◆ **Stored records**
|---|

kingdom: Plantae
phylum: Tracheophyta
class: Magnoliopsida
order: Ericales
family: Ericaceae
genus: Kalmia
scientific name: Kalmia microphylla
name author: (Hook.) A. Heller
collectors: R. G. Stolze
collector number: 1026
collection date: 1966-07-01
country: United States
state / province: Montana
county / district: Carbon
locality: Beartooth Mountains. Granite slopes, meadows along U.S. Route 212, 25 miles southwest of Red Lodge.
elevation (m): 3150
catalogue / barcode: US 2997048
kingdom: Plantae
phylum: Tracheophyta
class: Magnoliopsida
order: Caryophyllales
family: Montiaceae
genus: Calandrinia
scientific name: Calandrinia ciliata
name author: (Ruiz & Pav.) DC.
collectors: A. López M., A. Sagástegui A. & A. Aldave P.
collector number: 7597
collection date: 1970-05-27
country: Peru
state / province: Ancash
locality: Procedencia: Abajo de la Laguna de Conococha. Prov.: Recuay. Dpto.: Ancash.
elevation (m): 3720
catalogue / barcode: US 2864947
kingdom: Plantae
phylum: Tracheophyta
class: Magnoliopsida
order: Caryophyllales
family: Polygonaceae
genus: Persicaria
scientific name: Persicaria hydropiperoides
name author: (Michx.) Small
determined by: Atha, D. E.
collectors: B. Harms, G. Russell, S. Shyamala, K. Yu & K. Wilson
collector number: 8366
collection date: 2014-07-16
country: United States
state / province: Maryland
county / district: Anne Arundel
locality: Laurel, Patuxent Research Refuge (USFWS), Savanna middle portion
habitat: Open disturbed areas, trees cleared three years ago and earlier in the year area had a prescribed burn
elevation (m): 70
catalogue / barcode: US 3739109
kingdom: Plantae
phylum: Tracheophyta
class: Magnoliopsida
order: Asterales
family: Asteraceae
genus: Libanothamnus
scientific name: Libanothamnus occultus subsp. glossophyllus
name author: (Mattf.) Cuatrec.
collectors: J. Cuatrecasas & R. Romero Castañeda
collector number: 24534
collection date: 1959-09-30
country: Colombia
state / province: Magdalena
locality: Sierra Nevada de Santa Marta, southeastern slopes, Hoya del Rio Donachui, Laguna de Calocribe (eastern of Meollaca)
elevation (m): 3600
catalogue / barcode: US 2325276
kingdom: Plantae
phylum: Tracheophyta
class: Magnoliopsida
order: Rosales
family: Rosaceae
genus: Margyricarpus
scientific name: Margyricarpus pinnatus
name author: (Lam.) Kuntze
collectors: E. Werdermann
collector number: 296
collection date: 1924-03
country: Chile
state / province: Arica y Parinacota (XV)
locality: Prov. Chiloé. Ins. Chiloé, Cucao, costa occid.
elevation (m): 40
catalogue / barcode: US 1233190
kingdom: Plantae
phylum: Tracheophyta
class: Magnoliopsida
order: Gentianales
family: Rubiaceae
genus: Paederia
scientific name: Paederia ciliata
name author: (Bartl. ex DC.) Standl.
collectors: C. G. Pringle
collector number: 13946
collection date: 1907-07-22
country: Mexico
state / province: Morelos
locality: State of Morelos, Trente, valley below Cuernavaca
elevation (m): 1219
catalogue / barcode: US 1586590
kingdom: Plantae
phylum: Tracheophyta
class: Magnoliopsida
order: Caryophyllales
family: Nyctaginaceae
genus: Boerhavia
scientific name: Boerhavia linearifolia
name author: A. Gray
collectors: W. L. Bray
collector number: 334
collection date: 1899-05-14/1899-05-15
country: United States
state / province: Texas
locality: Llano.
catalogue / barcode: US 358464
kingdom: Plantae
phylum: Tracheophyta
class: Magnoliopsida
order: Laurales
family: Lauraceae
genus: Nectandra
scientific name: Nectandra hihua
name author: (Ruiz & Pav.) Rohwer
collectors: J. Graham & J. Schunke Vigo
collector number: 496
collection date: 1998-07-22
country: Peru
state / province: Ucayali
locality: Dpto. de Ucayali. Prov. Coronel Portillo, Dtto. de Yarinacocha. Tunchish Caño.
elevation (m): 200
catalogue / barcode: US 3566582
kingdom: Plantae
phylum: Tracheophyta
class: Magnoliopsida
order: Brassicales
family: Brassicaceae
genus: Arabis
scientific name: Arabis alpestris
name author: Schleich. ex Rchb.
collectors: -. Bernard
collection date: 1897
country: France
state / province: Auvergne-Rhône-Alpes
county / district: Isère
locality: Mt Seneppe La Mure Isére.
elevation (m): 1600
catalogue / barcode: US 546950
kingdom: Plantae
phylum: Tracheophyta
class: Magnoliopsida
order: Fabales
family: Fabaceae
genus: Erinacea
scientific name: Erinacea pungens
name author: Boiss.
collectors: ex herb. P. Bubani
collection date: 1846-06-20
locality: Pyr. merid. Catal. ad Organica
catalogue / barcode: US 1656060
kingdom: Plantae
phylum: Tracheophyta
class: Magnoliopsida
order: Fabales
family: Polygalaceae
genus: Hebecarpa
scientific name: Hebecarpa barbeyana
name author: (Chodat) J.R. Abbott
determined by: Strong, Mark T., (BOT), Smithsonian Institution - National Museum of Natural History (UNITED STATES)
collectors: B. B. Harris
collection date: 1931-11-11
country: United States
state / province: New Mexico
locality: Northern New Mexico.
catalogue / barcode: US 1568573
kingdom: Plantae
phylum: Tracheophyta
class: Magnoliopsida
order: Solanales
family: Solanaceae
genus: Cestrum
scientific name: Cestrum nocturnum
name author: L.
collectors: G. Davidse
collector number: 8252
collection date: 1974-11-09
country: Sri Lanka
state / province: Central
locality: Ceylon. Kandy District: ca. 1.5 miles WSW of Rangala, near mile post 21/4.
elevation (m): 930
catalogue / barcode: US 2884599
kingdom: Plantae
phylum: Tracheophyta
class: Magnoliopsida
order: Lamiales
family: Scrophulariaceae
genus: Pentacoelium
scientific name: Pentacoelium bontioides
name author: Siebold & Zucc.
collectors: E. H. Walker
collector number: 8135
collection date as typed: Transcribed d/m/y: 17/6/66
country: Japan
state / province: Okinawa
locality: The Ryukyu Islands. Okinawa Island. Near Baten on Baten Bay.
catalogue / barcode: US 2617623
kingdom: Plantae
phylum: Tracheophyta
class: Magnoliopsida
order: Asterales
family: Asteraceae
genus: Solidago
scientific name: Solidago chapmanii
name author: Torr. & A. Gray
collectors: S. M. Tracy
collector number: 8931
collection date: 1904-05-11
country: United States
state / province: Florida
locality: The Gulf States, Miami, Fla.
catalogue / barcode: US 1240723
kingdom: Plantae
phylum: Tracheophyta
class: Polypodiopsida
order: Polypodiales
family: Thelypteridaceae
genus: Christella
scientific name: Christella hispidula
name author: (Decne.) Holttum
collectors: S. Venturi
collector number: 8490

|---|

◆ **Given request**
Rewrite all of the material with "collection date" swapped for "date collected" and everything else left unchanged.

◆ **Full answer**
kingdom: Plantae
phylum: Tracheophyta
class: Magnoliopsida
order: Ericales
family: Ericaceae
genus: Kalmia
scientific name: Kalmia microphylla
name author: (Hook.) A. Heller
collectors: R. G. Stolze
collector number: 1026
date collected: 1966-07-01
country: United States
state / province: Montana
county / district: Carbon
locality: Beartooth Mountains. Granite slopes, meadows along U.S. Route 212, 25 miles southwest of Red Lodge.
elevation (m): 3150
catalogue / barcode: US 2997048
kingdom: Plantae
phylum: Tracheophyta
class: Magnoliopsida
order: Caryophyllales
family: Montiaceae
genus: Calandrinia
scientific name: Calandrinia ciliata
name author: (Ruiz & Pav.) DC.
collectors: A. López M., A. Sagástegui A. & A. Aldave P.
collector number: 7597
date collected: 1970-05-27
country: Peru
state / province: Ancash
locality: Procedencia: Abajo de la Laguna de Conococha. Prov.: Recuay. Dpto.: Ancash.
elevation (m): 3720
catalogue / barcode: US 2864947
kingdom: Plantae
phylum: Tracheophyta
class: Magnoliopsida
order: Caryophyllales
family: Polygonaceae
genus: Persicaria
scientific name: Persicaria hydropiperoides
name author: (Michx.) Small
determined by: Atha, D. E.
collectors: B. Harms, G. Russell, S. Shyamala, K. Yu & K. Wilson
collector number: 8366
date collected: 2014-07-16
country: United States
state / province: Maryland
county / district: Anne Arundel
locality: Laurel, Patuxent Research Refuge (USFWS), Savanna middle portion
habitat: Open disturbed areas, trees cleared three years ago and earlier in the year area had a prescribed burn
elevation (m): 70
catalogue / barcode: US 3739109
kingdom: Plantae
phylum: Tracheophyta
class: Magnoliopsida
order: Asterales
family: Asteraceae
genus: Libanothamnus
scientific name: Libanothamnus occultus subsp. glossophyllus
name author: (Mattf.) Cuatrec.
collectors: J. Cuatrecasas & R. Romero Castañeda
collector number: 24534
date collected: 1959-09-30
country: Colombia
state / province: Magdalena
locality: Sierra Nevada de Santa Marta, southeastern slopes, Hoya del Rio Donachui, Laguna de Calocribe (eastern of Meollaca)
elevation (m): 3600
catalogue / barcode: US 2325276
kingdom: Plantae
phylum: Tracheophyta
class: Magnoliopsida
order: Rosales
family: Rosaceae
genus: Margyricarpus
scientific name: Margyricarpus pinnatus
name author: (Lam.) Kuntze
collectors: E. Werdermann
collector number: 296
date collected: 1924-03
country: Chile
state / province: Arica y Parinacota (XV)
locality: Prov. Chiloé. Ins. Chiloé, Cucao, costa occid.
elevation (m): 40
catalogue / barcode: US 1233190
kingdom: Plantae
phylum: Tracheophyta
class: Magnoliopsida
order: Gentianales
family: Rubiaceae
genus: Paederia
scientific name: Paederia ciliata
name author: (Bartl. ex DC.) Standl.
collectors: C. G. Pringle
collector number: 13946
date collected: 1907-07-22
country: Mexico
state / province: Morelos
locality: State of Morelos, Trente, valley below Cuernavaca
elevation (m): 1219
catalogue / barcode: US 1586590
kingdom: Plantae
phylum: Tracheophyta
class: Magnoliopsida
order: Caryophyllales
family: Nyctaginaceae
genus: Boerhavia
scientific name: Boerhavia linearifolia
name author: A. Gray
collectors: W. L. Bray
collector number: 334
date collected: 1899-05-14/1899-05-15
country: United States
state / province: Texas
locality: Llano.
catalogue / barcode: US 358464
kingdom: Plantae
phylum: Tracheophyta
class: Magnoliopsida
order: Laurales
family: Lauraceae
genus: Nectandra
scientific name: Nectandra hihua
name author: (Ruiz & Pav.) Rohwer
collectors: J. Graham & J. Schunke Vigo
collector number: 496
date collected: 1998-07-22
country: Peru
state / province: Ucayali
locality: Dpto. de Ucayali. Prov. Coronel Portillo, Dtto. de Yarinacocha. Tunchish Caño.
elevation (m): 200
catalogue / barcode: US 3566582
kingdom: Plantae
phylum: Tracheophyta
class: Magnoliopsida
order: Brassicales
family: Brassicaceae
genus: Arabis
scientific name: Arabis alpestris
name author: Schleich. ex Rchb.
collectors: -. Bernard
date collected: 1897
country: France
state / province: Auvergne-Rhône-Alpes
county / district: Isère
locality: Mt Seneppe La Mure Isére.
elevation (m): 1600
catalogue / barcode: US 546950
kingdom: Plantae
phylum: Tracheophyta
class: Magnoliopsida
order: Fabales
family: Fabaceae
genus: Erinacea
scientific name: Erinacea pungens
name author: Boiss.
collectors: ex herb. P. Bubani
date collected: 1846-06-20
locality: Pyr. merid. Catal. ad Organica
catalogue / barcode: US 1656060
kingdom: Plantae
phylum: Tracheophyta
class: Magnoliopsida
order: Fabales
family: Polygalaceae
genus: Hebecarpa
scientific name: Hebecarpa barbeyana
name author: (Chodat) J.R. Abbott
determined by: Strong, Mark T., (BOT), Smithsonian Institution - National Museum of Natural History (UNITED STATES)
collectors: B. B. Harris
date collected: 1931-11-11
country: United States
state / province: New Mexico
locality: Northern New Mexico.
catalogue / barcode: US 1568573
kingdom: Plantae
phylum: Tracheophyta
class: Magnoliopsida
order: Solanales
family: Solanaceae
genus: Cestrum
scientific name: Cestrum nocturnum
name author: L.
collectors: G. Davidse
collector number: 8252
date collected: 1974-11-09
country: Sri Lanka
state / province: Central
locality: Ceylon. Kandy District: ca. 1.5 miles WSW of Rangala, near mile post 21/4.
elevation (m): 930
catalogue / barcode: US 2884599
kingdom: Plantae
phylum: Tracheophyta
class: Magnoliopsida
order: Lamiales
family: Scrophulariaceae
genus: Pentacoelium
scientific name: Pentacoelium bontioides
name author: Siebold & Zucc.
collectors: E. H. Walker
collector number: 8135
date collected as typed: Transcribed d/m/y: 17/6/66
country: Japan
state / province: Okinawa
locality: The Ryukyu Islands. Okinawa Island. Near Baten on Baten Bay.
catalogue / barcode: US 2617623
kingdom: Plantae
phylum: Tracheophyta
class: Magnoliopsida
order: Asterales
family: Asteraceae
genus: Solidago
scientific name: Solidago chapmanii
name author: Torr. & A. Gray
collectors: S. M. Tracy
collector number: 8931
date collected: 1904-05-11
country: United States
state / province: Florida
locality: The Gulf States, Miami, Fla.
catalogue / barcode: US 1240723
kingdom: Plantae
phylum: Tracheophyta
class: Polypodiopsida
order: Polypodiales
family: Thelypteridaceae
genus: Christella
scientific name: Christella hispidula
name author: (Decne.) Holttum
collectors: S. Venturi
collector number: 8490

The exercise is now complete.